Nevers entame sa “Loire story”

À Nevers, la municipalité investit les bords de Loire pour « réconcilier la ville avec son fleuve ».

René Fallet, dans La soupe aux choux avait imaginé transporter le hameau des Gourdillots à l’aide d’une soucoupe volante. À Nevers, c’est par une politique de grands travaux que la municipalité veut « retourner la ville » vers la Loire, jusque-là boudée par l’urbanisme. Un divorce qui date des années 1960, lorsque la destruction du quartier des Pâtis (comprenant le port et les quartiers des pêcheurs) pour des raisons sanitaires, avait mis un terme à des siècles d’entente cordiale -et intéressée – entre la ville et son fleuve.

CÉLÉBRER LA LOIRE

En 2014 déjà, la municipalité, dirigée par un maire neversois depuis plusieurs générations, avait tiré de sa nostalgie une ambition de grands travaux. La Fête de la Loire qui célébrait le fleuve jusque dans les années 1980, fut réinventée dès 2014, le feu d’artifice – à grand peine pour des raisons environnementales – fut tiré sur le fleuve mais surtout la Guinguette on Loire fut créée. Un lieu que Christophe Bezin, son propriétaire a voulu « inspiré par les guinguettes de la Marne ». Convivialité, musique, concerts, le propriétaire assume proposer un lieu « conforme à ce que j’aime ».

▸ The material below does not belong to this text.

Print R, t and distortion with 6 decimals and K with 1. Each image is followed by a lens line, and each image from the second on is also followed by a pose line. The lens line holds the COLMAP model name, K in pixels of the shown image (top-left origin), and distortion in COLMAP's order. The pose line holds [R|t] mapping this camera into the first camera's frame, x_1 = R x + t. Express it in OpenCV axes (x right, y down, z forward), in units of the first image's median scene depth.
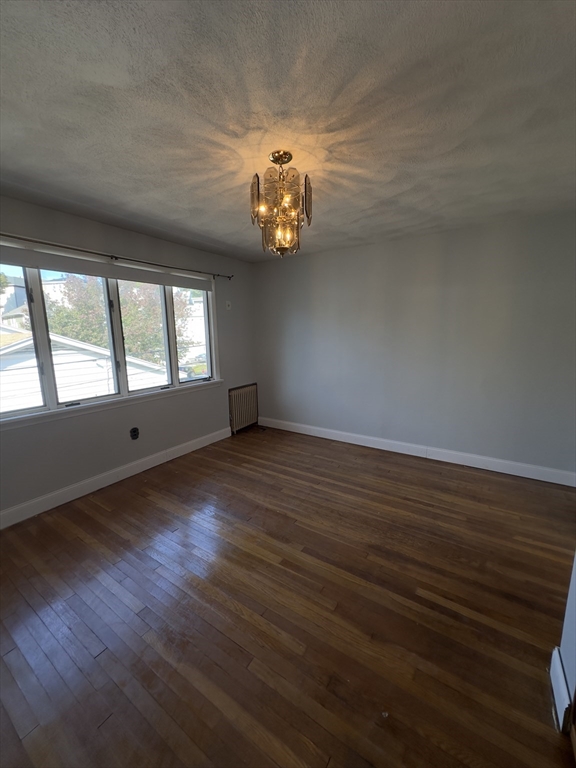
lens RADIAL K [[304.3, 0, 287.4], [0, 304.3, 381.8], [0, 0, 1]] dist [-0.015470, 0.000152]
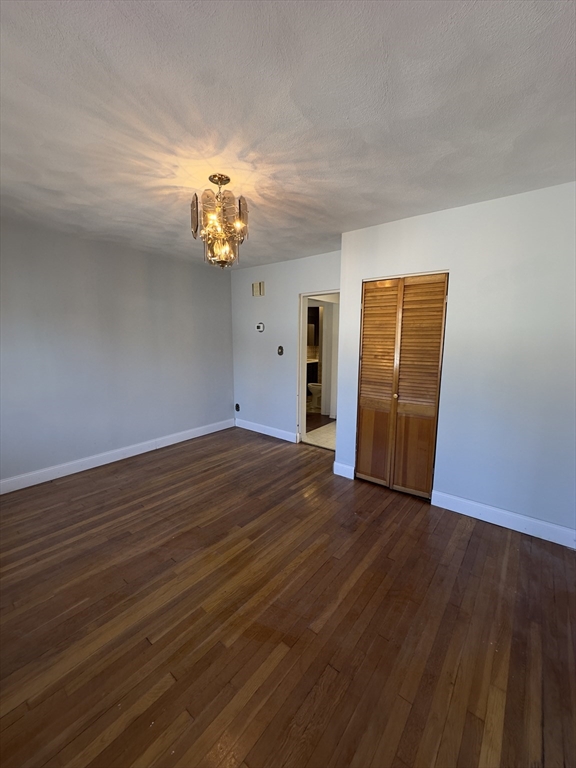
lens RADIAL K [[304.3, 0, 287.4], [0, 304.3, 381.8], [0, 0, 1]] dist [-0.015470, 0.000152]
pose [[0.097135, -0.135218, 0.986043, -0.787400], [0.153728, 0.980877, 0.119366, -0.074494], [-0.983327, 0.139988, 0.116064, 0.487070]]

TOURNER LA VILLE VERS SON FLEUVE

Jusque-là, un relatif consensus régnait au conseil municipal, même si le réaménagement de la route des Saulaies (dont les arbres centenaires furent remplacés) avait suscité une vague d’indignation. Pour les autres travaux, d’une autre ampleur, la tâche s’est montrée plus difficile. En 2018, la municipalité s’attaque à la Maison de la Culture (devenue La Maison). Cons- truite en béton dans les années 1960, elle masque le fleuve, lui tourne le dos, et constitue une « verrue architecturale ». L’ambition est donc de la tourner vers la Loire : transfert des entrées de la façade Nord à la façade Ouest, création d’un parvis, d’un bar et d’une cafétéria avec terrasse. Sur le bâtiment, végétalisation, murs de verre et un écran géant d’information : « Le but est de construire un vrai lieu de rencontre, explique le maire Denis Thuriot, qui fasse le lien avec le centre-ville. Nous réfléchissons à la façon dont la perspective peut-être travaillée depuis l’esplanade du Palais ducal et du Théâtre municipal pour créer une liaison visuelle avec le fleuve ». D’un coût de 1,8 millions d’euros HT, ces travaux devaient être simultanés au réaménagement de la Place Mossé. Mais le projet a été retardé de deux ans, non seulement à cause d’une opposition politique mais aussi à cause de chauves-souris… qui ont nécessité une étude environnementale de deux ans.

MOSSÉ RÉHABILITÉ

Réhaussée en 1833, la place Mossé, qui accueillait l’une des plus importantes faïenceries, finit le 20e siècle en parking. Cinq millions d’euros, c’est la somme nécessaire pour redonner à Mossé – ingénieur qui la fit édifier – sa place. Une rampe routière rejoindra le pont de Loire, la réouverture d’une arche du pont prolongera le sentier du ver-vert le long du fleuve.

Nevers retrouverait donc sa seule place en bord de fleuve. Pour Charles Masters, récent propriétaire du Café Vélo : « C’est l’une des raisons pour lesquelles nous avons pensé ce nouveau commerce. » La réhabilitation du Grand Monarque – ancien hôtel célèbre pour les deux heures que Bonaparte y séjourna en 1799 – est aussi conditionnée par ces travaux. L’ensemble accueillera appartements, bureaux et probablement des commerces.

À terme, l’ambition est de « créer un réseau routier périphérique » par le réaménagement, du Boulevard de Coubertin, ancienne N7 qui constitue depuis l’ouverture de l’A77 en 2004 une véritable rupture entre la ville et la Loire.

Critiqué pour sa politique d’endettement et le coût important des travaux, Denis Thuriot se défend: « Nous allons poursuivre notre investissement. Nous avons quasiment terminé les phases de sauvegarde et de réhabilitation du patrimoine. Aujourd’hui, nous allons transformer la ville tout en nous engageant dans une politique de désendettement. » Ceci notamment par le recrutement récent d’un agent spécialisé dans la recherche de fonds : « Aujourd’hui, le plafond de subvention de 80 % a été levé, il est donc possible d’atteindre 100 %. Je ne dis pas que ce sera le cas mais nous y travaillons », avec en ligne de mire l’envie de « redonner une âme à Nevers, qui s’est construite et développée grâce à la Loire ».